• [Input records]
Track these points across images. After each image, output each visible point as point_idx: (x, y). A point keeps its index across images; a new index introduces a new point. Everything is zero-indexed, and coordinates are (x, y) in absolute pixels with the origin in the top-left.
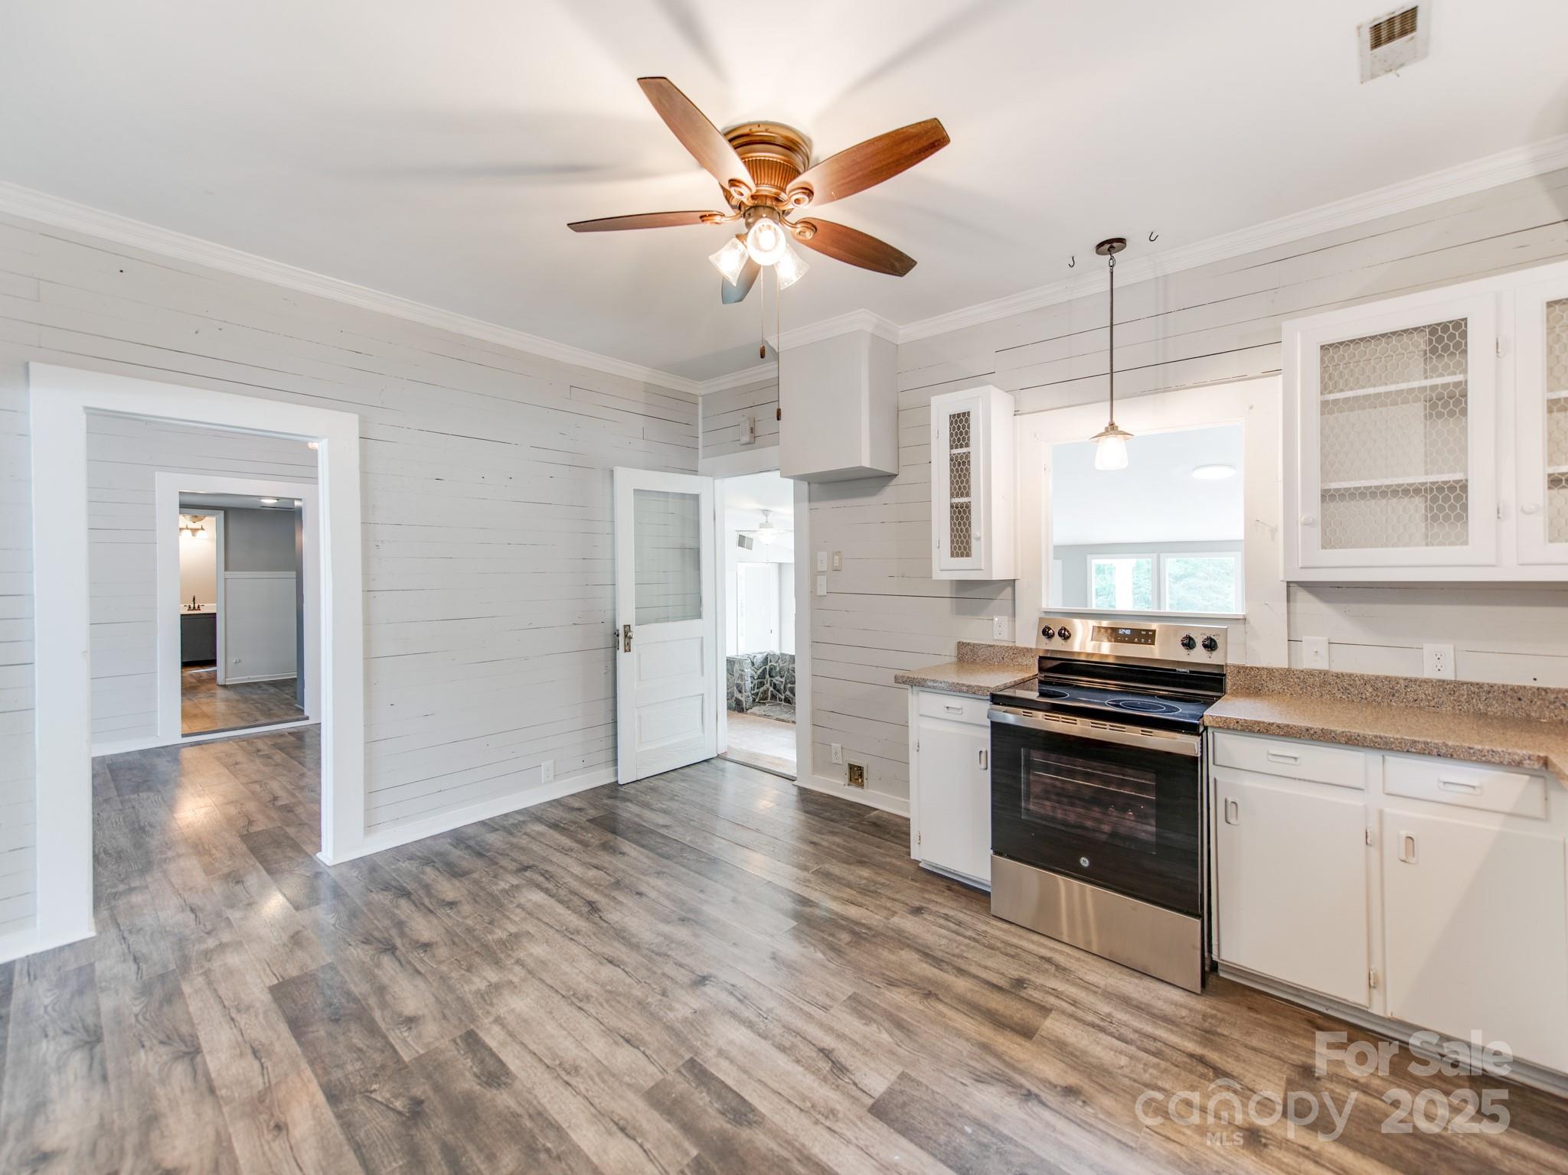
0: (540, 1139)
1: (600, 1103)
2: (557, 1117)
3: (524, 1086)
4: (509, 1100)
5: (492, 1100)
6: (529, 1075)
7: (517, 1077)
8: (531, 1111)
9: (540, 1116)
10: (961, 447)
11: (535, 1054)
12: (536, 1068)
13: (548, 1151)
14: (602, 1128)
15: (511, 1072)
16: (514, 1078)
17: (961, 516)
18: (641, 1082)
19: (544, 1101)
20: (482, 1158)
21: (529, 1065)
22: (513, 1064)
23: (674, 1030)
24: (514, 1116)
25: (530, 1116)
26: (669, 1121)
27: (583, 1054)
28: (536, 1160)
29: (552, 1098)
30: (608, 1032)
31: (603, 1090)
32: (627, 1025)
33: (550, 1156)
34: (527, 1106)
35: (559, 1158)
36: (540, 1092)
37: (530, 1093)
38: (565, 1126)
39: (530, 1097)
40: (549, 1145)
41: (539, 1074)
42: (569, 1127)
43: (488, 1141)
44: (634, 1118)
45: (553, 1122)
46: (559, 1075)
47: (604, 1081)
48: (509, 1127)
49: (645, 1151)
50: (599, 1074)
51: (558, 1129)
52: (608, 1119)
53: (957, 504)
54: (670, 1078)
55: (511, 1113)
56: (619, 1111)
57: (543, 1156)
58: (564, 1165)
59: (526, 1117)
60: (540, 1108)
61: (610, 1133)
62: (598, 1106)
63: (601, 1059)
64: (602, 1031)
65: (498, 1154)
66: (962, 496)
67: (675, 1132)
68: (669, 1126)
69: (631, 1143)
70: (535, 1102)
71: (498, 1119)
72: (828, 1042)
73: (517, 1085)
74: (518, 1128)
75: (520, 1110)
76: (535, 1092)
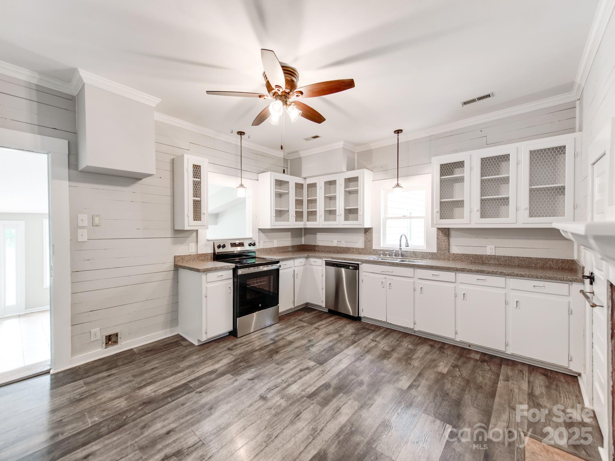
0: (347, 431)
1: (329, 418)
2: (337, 429)
3: (325, 444)
4: (333, 448)
5: (333, 454)
6: (318, 444)
7: (320, 449)
8: (336, 438)
9: (337, 435)
10: (196, 178)
11: (306, 446)
12: (315, 443)
13: (351, 428)
14: (339, 416)
15: (318, 452)
16: (321, 450)
17: (197, 205)
18: (318, 409)
19: (331, 435)
20: (359, 447)
21: (313, 446)
22: (314, 452)
23: (292, 403)
24: (340, 443)
25: (338, 438)
26: (332, 400)
27: (306, 429)
28: (355, 430)
29: (329, 433)
30: (292, 423)
31: (323, 418)
32: (289, 417)
33: (353, 427)
34: (334, 440)
35: (353, 424)
36: (327, 438)
37: (328, 441)
38: (340, 426)
39: (330, 440)
40: (349, 428)
41: (318, 441)
42: (340, 425)
43: (352, 448)
44: (333, 409)
45: (340, 429)
46: (317, 434)
47: (319, 419)
48: (345, 443)
49: (344, 404)
50: (316, 421)
51: (342, 428)
52: (335, 415)
53: (197, 200)
54: (315, 402)
55: (338, 444)
56: (331, 412)
57: (353, 429)
58: (355, 422)
59: (339, 439)
60: (335, 435)
61: (340, 413)
62: (330, 419)
63: (308, 422)
64: (291, 425)
65: (356, 442)
66: (197, 197)
67: (336, 399)
68: (334, 400)
69: (342, 408)
70: (332, 438)
71: (342, 448)
72: (298, 369)
73: (324, 447)
74: (344, 440)
75: (337, 442)
76: (327, 439)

• [Your assignment] Reproduce the listing above verbatim, line for line, and leave out the pictures.

• [Response area]
Track these points across images. After each image, output each visible point as point_idx: (x, y). A point keeps its index across images; a new index introduces a new point. Everything is zero-indexed, and coordinates are (x, y) in absolute pixels with the origin in the top-left.
0: (540, 1139)
1: (600, 1103)
2: (557, 1117)
3: (524, 1086)
4: (509, 1100)
5: (492, 1100)
6: (529, 1075)
7: (517, 1077)
8: (531, 1111)
9: (540, 1116)
10: (961, 447)
11: (535, 1054)
12: (536, 1068)
13: (548, 1151)
14: (602, 1128)
15: (511, 1072)
16: (514, 1078)
17: (961, 516)
18: (641, 1082)
19: (544, 1101)
20: (482, 1158)
21: (529, 1065)
22: (513, 1064)
23: (674, 1030)
24: (514, 1116)
25: (530, 1116)
26: (669, 1121)
27: (583, 1054)
28: (536, 1160)
29: (552, 1098)
30: (608, 1032)
31: (603, 1090)
32: (627, 1025)
33: (550, 1156)
34: (527, 1106)
35: (559, 1158)
36: (540, 1092)
37: (530, 1093)
38: (565, 1126)
39: (530, 1097)
40: (549, 1145)
41: (539, 1074)
42: (569, 1127)
43: (488, 1141)
44: (634, 1118)
45: (553, 1122)
46: (559, 1075)
47: (604, 1081)
48: (509, 1127)
49: (645, 1151)
50: (599, 1074)
51: (558, 1129)
52: (608, 1119)
53: (957, 504)
54: (670, 1078)
55: (511, 1113)
56: (619, 1111)
57: (543, 1156)
58: (564, 1165)
59: (526, 1117)
60: (540, 1108)
61: (610, 1133)
62: (598, 1106)
63: (601, 1059)
64: (602, 1031)
65: (498, 1154)
66: (962, 496)
67: (675, 1132)
68: (669, 1126)
69: (631, 1143)
70: (535, 1102)
71: (498, 1119)
72: (828, 1042)
73: (517, 1085)
74: (518, 1128)
75: (520, 1110)
76: (535, 1092)
0: (347, 431)
1: (329, 418)
2: (337, 429)
3: (325, 444)
4: (333, 448)
5: (333, 454)
6: (318, 444)
7: (320, 449)
8: (336, 438)
9: (337, 435)
10: (196, 178)
11: (306, 446)
12: (315, 443)
13: (351, 428)
14: (339, 416)
15: (318, 452)
16: (321, 450)
17: (197, 205)
18: (318, 409)
19: (331, 435)
20: (359, 447)
21: (313, 446)
22: (314, 452)
23: (292, 403)
24: (340, 443)
25: (338, 438)
26: (332, 400)
27: (306, 429)
28: (355, 430)
29: (329, 433)
30: (292, 423)
31: (323, 418)
32: (289, 417)
33: (353, 427)
34: (334, 440)
35: (353, 424)
36: (327, 438)
37: (328, 441)
38: (340, 426)
39: (330, 440)
40: (349, 428)
41: (318, 441)
42: (340, 425)
43: (352, 448)
44: (333, 409)
45: (340, 429)
46: (317, 434)
47: (319, 419)
48: (345, 443)
49: (344, 404)
50: (316, 421)
51: (342, 428)
52: (335, 415)
53: (197, 200)
54: (315, 402)
55: (338, 444)
56: (331, 412)
57: (353, 429)
58: (355, 422)
59: (339, 439)
60: (335, 435)
61: (340, 413)
62: (330, 419)
63: (308, 422)
64: (291, 425)
65: (356, 442)
66: (197, 197)
67: (336, 399)
68: (334, 400)
69: (342, 408)
70: (332, 438)
71: (342, 448)
72: (298, 369)
73: (324, 447)
74: (344, 440)
75: (337, 442)
76: (327, 439)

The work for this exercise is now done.